A imagem de capa da revista Time desta semana (foto) reúne em uma só fotografia o primeiro e o quinto mundo: separados por uma avenida estão residências de alto padrão e um gigantesco assentamento de casebres.
Não, embora pareça, não se trata do Brasil. O clique feito pelo fotógrafo Johnny Miller, por meio de um drone, revela um dos traços mais dramáticos da África do Sul pós-apartheid: a desigualdade.Miller chama seu projeto de “Unequal Scenes” (“Cenas Desiguais”). O conjunto do trabalho exibe imagens de desigualdades também em Baltimore, Mumbai, Cidade do México, Nairóbi e outras.
Mas voltemos à África do Sul. À esquerda na foto está Primrose, bairro rico de Johanesburgo.
À direita, Makause, um dos tantos guetos de pobreza símbolos do regime de segregação racial que ensanguentou a nação por mais de quatro décadas. Unidos na mesma imagem, os dois locais são um microcosmos do país onde os 10% mais ricos sugam quase 70% da renda nacional. A título de comparação, no Brasil essa apropriação é superior a 50%.
O apartheid terminou em 1994, mas, passados 25 anos, seus reflexos seguem vivos: a média salarial para trabalhadores brancos é três vezes maior do que para negros, e o desemprego atinge 27% da população. A economia cresce pouco. Em 2018, o Produto Interno Bruto (PIB) aumentou 0,8% – o Brasil cresceu 1,1%.

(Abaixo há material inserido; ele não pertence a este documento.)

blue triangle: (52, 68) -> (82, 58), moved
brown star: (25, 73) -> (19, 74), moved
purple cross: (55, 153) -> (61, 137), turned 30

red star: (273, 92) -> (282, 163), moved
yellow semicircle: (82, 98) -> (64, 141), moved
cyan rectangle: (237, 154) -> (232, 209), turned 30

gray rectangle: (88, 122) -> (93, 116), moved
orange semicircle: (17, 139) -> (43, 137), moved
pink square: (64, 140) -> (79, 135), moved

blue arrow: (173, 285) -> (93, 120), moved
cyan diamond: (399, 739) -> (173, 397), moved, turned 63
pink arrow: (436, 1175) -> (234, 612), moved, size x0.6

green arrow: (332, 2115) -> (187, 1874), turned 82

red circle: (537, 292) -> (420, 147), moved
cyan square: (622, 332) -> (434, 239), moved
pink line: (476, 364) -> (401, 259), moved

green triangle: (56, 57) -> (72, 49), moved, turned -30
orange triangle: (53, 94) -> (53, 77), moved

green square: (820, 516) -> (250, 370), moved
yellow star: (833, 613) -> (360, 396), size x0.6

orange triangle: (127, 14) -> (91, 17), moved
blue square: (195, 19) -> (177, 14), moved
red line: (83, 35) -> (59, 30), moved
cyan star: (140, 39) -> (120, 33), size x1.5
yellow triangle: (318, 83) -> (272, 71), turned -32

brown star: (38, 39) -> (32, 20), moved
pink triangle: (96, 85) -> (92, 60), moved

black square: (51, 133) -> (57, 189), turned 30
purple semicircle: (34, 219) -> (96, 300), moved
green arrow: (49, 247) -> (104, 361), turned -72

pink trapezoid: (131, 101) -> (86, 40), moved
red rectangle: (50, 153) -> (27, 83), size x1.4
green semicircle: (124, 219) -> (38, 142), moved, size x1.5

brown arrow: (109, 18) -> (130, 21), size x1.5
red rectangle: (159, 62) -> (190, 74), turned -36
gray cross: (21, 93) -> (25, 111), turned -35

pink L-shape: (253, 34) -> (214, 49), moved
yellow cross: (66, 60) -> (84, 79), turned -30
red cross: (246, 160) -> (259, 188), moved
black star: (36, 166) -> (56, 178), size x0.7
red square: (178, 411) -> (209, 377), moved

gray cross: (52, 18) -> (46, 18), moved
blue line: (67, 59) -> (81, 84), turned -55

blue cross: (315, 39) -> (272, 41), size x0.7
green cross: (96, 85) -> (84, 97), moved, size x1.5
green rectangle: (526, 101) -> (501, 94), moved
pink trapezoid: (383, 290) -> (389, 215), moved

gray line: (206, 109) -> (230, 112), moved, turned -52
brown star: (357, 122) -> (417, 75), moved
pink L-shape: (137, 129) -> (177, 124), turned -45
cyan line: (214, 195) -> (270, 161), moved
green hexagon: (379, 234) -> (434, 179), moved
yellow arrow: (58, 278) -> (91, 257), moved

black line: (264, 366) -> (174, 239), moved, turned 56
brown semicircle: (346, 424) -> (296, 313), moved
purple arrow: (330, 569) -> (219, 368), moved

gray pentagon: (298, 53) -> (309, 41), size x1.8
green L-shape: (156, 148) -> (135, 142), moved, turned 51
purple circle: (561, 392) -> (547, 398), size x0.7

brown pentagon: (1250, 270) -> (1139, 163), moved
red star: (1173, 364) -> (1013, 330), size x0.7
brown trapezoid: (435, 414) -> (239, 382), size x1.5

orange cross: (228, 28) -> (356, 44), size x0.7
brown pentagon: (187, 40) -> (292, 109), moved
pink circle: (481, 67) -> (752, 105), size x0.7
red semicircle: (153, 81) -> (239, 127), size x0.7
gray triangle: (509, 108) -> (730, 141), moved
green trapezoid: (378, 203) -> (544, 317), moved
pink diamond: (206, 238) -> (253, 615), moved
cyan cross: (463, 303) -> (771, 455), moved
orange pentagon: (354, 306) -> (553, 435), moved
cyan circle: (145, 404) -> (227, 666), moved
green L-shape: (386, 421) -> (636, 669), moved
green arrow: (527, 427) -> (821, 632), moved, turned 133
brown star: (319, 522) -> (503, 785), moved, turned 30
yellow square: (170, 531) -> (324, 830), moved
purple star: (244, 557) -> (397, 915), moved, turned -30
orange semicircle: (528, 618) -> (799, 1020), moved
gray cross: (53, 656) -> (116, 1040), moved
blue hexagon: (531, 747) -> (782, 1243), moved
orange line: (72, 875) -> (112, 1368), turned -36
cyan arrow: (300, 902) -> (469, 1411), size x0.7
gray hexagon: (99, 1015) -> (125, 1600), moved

Todas as mazelas sul-africanas podem ser colocadas na conta do apartheid? Em parte. As dificuldades econômicas e sociais sul-africanas são também resultados do esquema implantado por Jacob Zuma e sua família, que saqueou o país. Aliás, até nisso há comparações com o Brasil. Enquanto por aqui a Operação Lava-Jato investiga laços do ex-presidente Luiz Inácio Lula da Silva com empreiteiras, do outro lado do Atlântico, a procuradoria-geral pôs Zuma contra a parede até a renúncia, no ano passado.
Em comum: contratos suspeitos, aproximações com as maiores companhias de infraestrutura do país, favorecimento de familiares e uma mansão em Dubai, versão sul-africana do caso do triplex.
Ironicamente, Zuma era do mesmo partido de Nelson Mandela, o histórico Congresso Nacional Africano (CNA), responsável pela luta contra o apartheid. Nas eleições de três anos atrás, o partido obteve o pior resultado de sua história (54%) e perdeu o controle de cidades como Johanesburgo e Pretória. Até meses atrás, havia quem acreditasse que, depois da era Zuma e seus asseclas, o CNA nunca mais conseguiria recuperar a confiança da população.
Enganou-se quem apostou no fim do partido. Salvo um acidente de percurso, Cyril Ramaphosa deve ser eleito presidente nas eleições desta quarta-feira (8). Vice de Zuma, ele assumiu o poder com a queda do primeiro.
É visto como uma nova chance para a legenda em particular e para toda a África do Sul. O político tem dito ser o homem da mudança (pesa contra ele, o desgaste de uma legenda que está há 25 anos no poder) e que irá pôr fim à corrupção.
A seu favor, exibe o legado de Nelson Mandela – durante muito tempo, foi considerado seu sucessor. A dúvida é o que fará com o peso dessa herança. Zuma, companheiro de Mandela na prisão de Robben Island por 10 anos, por exemplo, tentou afundá-la.